Extrait choisi:
DURNFORD, ELIAS WALKER, officier et ingénieur militaire, né le 28 juillet 1774 à Lowestoft, Angleterre, fils d’Elias Durnford et de Rebecca Walker ; décédé le 8 mars 1850 à Tunbridge Wells (Royal Tunbridge Wells, Angleterre).

Bien que né dans le Suffolk, au bord de la mer du Nord, Elias Walker Durnford passe les toutes premières années de sa vie à Pensacola (Floride), où son père est commandant du génie, puis lieutenant-gouverneur de la colonie britannique de la Floride-Occidentale. Vers l’âge de quatre ans, il revient en Angleterre mais sans ses parents, qui le confient à une tante. Après le retour de son père au lendemain de la guerre d’Indépendance américaine, Durnford, désireux de devenir à son tour ingénieur militaire, fréquente une école préparatoire à la Royal Military Academy de Woolwich (Londres) où il sera admis en octobre 1788. À l’âge de 18 ans, en avril 1793, il obtient une commission dans le Royal Regiment of Artillery ; en octobre, il devient lieutenant en second dans le génie royal. Sa première affectation l’amène aux Antilles, aux côtés de son père. En 1794, il dirige la construction des retranchements de Pointe-à-Pitre, en Guadeloupe, là où il est fait prisonnier par la suite. Après 17 mois de captivité, il obtient sa libération en juillet 1796 en échange d’un officier français. Il reprend alors ses fonctions d’ingénieur en Angleterre, puis en Irlande. Avec sa nomination au poste de commandant du génie royal à Terre-Neuve en 1808, il doit renoncer à son « profond désir » de participer à la guerre d’Espagne.

À Terre-Neuve, Durnford s’occupe surtout de l’entretien et de la construction de batteries côtières ; on lui doit de plus un blockhaus sur le coteau Signal, près de St John’s. En 1813, il devient major dans l’armée puis lieutenant-colonel dans le génie royal et il accomplit, outre sa charge d’ingénieur, des tâches de garnison. On le nomme aussi aide de camp du commandant des troupes à Terre-Neuve. Pendant son séjour dans l’île, Durnford obtient une concession de quatre acres de terre, où il cultive la pomme de terre.

Jeu de données:
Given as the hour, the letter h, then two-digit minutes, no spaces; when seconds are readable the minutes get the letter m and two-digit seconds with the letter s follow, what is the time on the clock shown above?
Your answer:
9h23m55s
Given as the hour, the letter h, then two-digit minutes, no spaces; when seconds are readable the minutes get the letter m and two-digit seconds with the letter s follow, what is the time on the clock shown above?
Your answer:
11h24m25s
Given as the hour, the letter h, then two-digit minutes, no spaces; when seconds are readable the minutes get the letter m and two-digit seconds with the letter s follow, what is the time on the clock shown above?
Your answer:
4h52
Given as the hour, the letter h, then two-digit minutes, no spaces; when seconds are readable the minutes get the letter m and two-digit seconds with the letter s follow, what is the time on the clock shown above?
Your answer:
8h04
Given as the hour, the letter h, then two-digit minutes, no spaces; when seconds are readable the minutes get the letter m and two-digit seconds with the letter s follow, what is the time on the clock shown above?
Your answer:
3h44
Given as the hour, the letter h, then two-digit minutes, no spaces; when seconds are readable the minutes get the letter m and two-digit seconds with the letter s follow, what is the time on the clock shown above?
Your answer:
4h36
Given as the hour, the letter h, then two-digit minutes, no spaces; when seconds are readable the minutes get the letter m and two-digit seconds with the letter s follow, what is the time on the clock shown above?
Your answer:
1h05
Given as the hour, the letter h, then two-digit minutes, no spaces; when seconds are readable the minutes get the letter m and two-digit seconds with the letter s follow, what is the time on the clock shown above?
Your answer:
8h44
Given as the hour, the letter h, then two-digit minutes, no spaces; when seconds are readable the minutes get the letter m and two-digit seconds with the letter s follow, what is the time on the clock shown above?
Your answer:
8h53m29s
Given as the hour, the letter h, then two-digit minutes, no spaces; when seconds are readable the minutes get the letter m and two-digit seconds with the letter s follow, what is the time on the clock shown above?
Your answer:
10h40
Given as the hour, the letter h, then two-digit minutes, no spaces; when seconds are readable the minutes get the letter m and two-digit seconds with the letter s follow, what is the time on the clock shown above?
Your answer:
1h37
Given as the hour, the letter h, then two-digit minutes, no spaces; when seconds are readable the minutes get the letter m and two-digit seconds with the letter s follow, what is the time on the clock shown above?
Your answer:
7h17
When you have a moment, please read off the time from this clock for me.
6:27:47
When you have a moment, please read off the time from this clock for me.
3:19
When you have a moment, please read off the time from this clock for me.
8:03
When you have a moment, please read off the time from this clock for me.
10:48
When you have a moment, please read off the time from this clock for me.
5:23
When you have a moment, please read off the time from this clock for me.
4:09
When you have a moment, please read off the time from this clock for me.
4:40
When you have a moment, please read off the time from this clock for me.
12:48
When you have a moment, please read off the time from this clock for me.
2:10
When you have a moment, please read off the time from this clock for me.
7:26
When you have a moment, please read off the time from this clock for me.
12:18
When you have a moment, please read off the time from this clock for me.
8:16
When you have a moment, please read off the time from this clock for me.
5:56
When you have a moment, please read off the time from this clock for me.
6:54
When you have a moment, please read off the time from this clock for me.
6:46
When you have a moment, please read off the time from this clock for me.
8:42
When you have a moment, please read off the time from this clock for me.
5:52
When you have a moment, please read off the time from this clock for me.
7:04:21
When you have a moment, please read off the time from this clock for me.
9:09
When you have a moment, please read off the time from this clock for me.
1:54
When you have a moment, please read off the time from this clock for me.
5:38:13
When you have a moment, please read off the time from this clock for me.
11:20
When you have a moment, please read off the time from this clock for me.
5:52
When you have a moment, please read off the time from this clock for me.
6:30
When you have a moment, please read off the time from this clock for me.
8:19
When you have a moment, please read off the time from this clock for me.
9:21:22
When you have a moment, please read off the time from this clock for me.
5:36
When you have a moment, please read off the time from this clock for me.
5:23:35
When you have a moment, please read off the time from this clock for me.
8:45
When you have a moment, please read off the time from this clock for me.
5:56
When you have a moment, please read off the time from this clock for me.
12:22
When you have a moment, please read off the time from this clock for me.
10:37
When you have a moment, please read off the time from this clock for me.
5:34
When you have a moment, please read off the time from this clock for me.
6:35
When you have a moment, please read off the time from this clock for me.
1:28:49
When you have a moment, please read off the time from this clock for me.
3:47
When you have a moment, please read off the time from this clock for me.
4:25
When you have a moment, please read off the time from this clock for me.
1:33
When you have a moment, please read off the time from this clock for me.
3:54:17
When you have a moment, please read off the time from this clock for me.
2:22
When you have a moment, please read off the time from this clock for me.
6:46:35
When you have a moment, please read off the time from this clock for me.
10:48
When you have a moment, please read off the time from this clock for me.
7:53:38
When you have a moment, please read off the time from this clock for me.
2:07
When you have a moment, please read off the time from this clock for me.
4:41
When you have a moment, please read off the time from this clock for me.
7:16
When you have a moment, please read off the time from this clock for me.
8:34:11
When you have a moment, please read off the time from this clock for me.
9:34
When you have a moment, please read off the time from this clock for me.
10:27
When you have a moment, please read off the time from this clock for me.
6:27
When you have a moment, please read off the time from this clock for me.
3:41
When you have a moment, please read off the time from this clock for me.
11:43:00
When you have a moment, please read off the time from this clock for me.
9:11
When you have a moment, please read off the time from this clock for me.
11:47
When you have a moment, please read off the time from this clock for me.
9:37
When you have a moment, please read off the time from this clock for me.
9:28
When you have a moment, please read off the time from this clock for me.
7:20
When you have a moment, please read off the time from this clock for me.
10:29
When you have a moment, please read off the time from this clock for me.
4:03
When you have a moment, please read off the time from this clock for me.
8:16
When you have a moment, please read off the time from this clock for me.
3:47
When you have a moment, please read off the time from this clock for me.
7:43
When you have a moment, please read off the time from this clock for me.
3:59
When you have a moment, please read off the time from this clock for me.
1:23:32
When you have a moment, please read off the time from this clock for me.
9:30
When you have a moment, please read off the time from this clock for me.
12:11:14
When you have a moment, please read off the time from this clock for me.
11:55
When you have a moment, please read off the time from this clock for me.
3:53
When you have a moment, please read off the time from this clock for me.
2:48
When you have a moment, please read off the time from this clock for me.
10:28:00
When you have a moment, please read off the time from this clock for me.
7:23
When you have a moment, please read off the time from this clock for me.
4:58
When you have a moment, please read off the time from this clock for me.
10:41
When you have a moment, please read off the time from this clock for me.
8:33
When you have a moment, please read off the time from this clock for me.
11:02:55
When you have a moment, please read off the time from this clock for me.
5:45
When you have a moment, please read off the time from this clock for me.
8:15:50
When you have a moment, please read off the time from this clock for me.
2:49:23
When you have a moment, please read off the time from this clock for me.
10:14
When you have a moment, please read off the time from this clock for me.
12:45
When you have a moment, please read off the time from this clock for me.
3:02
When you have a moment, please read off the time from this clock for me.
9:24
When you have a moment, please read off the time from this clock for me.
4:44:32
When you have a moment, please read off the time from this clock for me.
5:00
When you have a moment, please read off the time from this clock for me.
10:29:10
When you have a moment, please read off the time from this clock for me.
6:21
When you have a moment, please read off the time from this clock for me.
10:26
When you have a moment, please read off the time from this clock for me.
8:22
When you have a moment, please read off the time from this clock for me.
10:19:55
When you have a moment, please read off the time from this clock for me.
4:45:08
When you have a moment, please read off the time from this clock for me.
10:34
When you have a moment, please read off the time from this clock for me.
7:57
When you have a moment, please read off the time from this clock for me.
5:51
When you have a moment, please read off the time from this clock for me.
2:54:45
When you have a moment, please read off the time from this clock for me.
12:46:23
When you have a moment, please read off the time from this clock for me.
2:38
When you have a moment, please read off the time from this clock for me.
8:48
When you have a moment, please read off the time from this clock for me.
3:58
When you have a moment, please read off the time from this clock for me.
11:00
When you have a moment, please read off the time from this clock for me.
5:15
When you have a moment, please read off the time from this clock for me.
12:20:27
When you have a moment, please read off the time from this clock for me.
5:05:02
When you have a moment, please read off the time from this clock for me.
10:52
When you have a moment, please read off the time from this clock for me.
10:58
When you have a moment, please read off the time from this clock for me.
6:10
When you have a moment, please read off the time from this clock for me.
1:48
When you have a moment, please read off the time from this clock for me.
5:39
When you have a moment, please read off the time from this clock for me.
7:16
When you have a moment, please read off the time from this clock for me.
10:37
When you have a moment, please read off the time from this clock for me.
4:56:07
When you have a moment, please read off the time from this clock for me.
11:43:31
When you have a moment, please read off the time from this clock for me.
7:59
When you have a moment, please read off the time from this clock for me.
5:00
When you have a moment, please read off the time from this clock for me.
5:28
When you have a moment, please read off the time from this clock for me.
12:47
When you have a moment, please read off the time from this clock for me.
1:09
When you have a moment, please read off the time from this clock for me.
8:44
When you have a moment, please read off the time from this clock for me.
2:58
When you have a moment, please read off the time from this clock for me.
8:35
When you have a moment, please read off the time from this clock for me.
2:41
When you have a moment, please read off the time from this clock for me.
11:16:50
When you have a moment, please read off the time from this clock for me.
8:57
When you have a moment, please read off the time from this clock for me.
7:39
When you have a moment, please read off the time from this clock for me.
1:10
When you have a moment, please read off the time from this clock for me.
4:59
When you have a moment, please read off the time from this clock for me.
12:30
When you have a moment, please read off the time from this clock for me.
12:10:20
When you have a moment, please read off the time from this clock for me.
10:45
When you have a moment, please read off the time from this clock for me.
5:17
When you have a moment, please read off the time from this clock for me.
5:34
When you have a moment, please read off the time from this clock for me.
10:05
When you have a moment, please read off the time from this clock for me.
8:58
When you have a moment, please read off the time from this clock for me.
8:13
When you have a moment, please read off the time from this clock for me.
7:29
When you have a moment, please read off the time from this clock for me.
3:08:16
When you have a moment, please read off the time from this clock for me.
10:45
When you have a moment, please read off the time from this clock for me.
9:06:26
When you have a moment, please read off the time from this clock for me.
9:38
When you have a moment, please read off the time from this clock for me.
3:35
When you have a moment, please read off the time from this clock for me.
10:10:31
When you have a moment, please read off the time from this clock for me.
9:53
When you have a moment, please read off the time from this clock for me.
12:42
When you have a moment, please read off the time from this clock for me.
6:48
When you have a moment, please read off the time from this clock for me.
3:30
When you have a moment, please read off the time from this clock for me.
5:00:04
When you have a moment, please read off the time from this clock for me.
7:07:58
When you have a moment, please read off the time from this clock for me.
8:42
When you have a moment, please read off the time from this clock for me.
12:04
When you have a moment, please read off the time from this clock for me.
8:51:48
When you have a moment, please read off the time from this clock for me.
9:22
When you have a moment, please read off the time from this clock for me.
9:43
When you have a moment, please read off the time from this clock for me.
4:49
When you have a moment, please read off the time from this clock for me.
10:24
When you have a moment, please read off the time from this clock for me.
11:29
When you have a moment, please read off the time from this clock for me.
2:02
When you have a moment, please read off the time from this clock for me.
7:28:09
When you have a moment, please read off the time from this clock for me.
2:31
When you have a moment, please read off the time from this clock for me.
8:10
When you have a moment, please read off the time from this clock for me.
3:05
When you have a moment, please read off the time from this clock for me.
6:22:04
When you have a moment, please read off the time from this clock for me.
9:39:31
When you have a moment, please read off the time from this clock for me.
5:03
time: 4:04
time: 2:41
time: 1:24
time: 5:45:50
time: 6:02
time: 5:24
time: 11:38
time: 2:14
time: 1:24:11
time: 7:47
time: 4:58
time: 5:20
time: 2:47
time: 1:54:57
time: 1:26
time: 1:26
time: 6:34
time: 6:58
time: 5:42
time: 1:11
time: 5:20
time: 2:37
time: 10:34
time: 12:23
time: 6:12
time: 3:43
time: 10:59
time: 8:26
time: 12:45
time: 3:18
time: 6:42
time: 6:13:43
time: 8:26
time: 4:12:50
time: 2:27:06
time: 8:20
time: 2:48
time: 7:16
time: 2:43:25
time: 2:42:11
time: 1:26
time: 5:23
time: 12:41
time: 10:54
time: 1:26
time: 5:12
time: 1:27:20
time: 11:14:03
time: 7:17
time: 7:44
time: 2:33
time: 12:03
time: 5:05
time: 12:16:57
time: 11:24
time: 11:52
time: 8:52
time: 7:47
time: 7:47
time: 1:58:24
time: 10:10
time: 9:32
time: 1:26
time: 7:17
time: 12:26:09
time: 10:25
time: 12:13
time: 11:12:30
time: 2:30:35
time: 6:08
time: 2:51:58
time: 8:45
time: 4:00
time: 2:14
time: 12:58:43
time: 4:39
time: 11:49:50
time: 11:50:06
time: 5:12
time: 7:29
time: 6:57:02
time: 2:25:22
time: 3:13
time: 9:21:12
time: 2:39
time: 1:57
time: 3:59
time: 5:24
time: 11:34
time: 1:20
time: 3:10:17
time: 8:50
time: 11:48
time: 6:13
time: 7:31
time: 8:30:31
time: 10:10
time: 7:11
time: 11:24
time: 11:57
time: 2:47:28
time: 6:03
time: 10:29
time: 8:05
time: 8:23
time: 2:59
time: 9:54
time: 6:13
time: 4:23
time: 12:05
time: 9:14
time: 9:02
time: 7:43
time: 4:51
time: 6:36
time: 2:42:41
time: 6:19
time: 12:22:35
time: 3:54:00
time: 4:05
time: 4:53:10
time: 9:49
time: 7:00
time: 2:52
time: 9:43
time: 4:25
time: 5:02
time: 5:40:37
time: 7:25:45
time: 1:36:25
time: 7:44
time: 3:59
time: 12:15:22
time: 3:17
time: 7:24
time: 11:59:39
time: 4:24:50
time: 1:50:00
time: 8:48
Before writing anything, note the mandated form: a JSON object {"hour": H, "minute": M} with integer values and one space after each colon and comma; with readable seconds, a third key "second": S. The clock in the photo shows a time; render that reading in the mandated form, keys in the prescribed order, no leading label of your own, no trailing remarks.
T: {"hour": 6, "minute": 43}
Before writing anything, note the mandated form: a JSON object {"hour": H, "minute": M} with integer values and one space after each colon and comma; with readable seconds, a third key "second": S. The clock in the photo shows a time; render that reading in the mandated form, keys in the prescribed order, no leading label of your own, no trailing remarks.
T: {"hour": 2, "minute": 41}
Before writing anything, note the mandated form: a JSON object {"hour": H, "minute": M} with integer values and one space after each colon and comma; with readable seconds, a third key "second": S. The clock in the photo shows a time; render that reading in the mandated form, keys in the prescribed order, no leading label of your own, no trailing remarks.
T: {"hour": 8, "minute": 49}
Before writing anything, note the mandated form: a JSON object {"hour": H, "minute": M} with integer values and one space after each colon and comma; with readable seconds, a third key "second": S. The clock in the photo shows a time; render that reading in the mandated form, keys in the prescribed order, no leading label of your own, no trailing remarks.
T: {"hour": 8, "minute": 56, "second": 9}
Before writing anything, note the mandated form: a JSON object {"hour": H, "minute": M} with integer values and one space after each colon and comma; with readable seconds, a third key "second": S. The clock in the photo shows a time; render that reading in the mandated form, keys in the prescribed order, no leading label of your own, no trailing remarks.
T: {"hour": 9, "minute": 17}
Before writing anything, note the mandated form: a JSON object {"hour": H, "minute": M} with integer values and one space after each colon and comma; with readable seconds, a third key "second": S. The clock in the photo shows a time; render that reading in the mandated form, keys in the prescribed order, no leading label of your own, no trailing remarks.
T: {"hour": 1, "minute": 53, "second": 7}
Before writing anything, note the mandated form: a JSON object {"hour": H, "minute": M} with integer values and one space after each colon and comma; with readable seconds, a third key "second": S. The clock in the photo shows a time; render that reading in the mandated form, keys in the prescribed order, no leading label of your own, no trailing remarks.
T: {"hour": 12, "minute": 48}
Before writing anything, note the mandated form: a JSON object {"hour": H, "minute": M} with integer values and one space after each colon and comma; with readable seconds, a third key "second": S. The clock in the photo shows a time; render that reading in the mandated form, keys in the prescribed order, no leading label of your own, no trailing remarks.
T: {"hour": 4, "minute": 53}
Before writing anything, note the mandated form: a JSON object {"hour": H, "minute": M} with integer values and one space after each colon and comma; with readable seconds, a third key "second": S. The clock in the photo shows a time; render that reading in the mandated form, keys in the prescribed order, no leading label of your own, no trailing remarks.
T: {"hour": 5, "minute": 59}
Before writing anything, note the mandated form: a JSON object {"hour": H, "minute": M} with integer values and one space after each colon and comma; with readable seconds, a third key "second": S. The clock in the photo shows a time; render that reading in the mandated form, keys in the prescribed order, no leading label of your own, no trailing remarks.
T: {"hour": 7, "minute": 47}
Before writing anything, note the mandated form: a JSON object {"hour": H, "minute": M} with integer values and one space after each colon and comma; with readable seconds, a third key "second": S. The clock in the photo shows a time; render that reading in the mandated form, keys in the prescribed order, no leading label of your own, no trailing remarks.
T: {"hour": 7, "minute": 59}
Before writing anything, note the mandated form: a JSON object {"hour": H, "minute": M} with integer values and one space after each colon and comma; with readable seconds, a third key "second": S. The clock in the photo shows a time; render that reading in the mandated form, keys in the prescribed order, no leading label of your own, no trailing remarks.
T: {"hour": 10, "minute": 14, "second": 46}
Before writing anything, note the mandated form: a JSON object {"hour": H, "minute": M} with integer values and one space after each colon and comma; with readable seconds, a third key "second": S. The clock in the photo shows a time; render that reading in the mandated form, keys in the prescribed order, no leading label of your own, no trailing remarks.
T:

Série d'exercices:
1/ Répondez à ces questions sur la biographie d'Elias Walker Durnford :
(a) À quelle date est-il admis à la Royal Military Academy de Woolwich ?
(b) Combien de mois dure sa captivité ?
(c) Que cultive-t-il sur sa concession à Terre-Neuve ?
2/ Relevez toutes les années citées dans la biographie d'Elias Walker Durnford, dans l'ordre chronologique.
3/ Poursuivez la biographie d'Elias Walker Durnford à partir de sa dernière phrase.

Réponses par exercice:
1/
(a) En octobre 1788.
(b) Sa captivité dure 17 mois.
(c) Il y cultive la pomme de terre.

2/ 1774, 1788, 1793, 1794, 1796, 1808, 1813, 1850

3/
De 1816 à 1831, Durnford occupe le poste de commandant du génie royal au Bas et au Haut-Canada. Il réside d’abord dans une section restaurée de l’ancien palais de l’Intendant à Québec pour ensuite occuper, avec sa famille, la résidence officielle attribuée à sa fonction, rue Saint-Louis. La construction de la citadelle de Québec constitue sans aucun doute son œuvre majeure au Canada. Bien que cet ouvrage complète de façon substantielle le système défensif de la ville, le plan classique qu’il a arrêté manifeste la crainte constante qu’éprouvent les militaires à l’égard d’un soulèvement populaire. Toujours à Québec, Durnford dirige la reconstruction de la porte du Palais et mène les réparations à la cathédrale anglicane Holy Trinity. Par ailleurs, il coordonne la réorganisation des défenses coloniales selon le nouveau plan qu’avait élaboré le gouverneur Richmond [Lennox*] après la guerre de 1812 et que le duc de Wellington approuva. Plusieurs ouvrages militaires sont alors construits, entre autres à l’île Sainte-Hélène et à l’île aux Noix, ainsi qu’à Kingston, dans le Haut-Canada. Durnford travaille aussi à la canalisation des rivières Rideau et des Outaouais même si la construction du canal Rideau, sous la direction de son ami l’ingénieur John By, de 1826 à 1831, échappera à sa juridiction. En 1823, il signe un volumineux rapport sur l’état des fortifications et des édifices militaires au Canada. Il obtient en mars 1825 le grade de colonel dans le génie royal et, à ce titre, il sollicite avec succès auprès du gouverneur lord Dalhousie [Ramsay] d’être nommé, tout en conservant sa charge d’ingénieur, commandant des troupes pour le Bas-Canada, poste qui lui a échappé à son grand regret quelques mois plus tôt.

Durnford retourne en Angleterre en 1831, puis il est mis à la retraite six ans plus tard. En 1846, il obtient le grade suprême de colonel commandant dans le génie royal, et, dans l’armée, il se retrouve presque au sommet de la hiérarchie puisqu’il est fait lieutenant général.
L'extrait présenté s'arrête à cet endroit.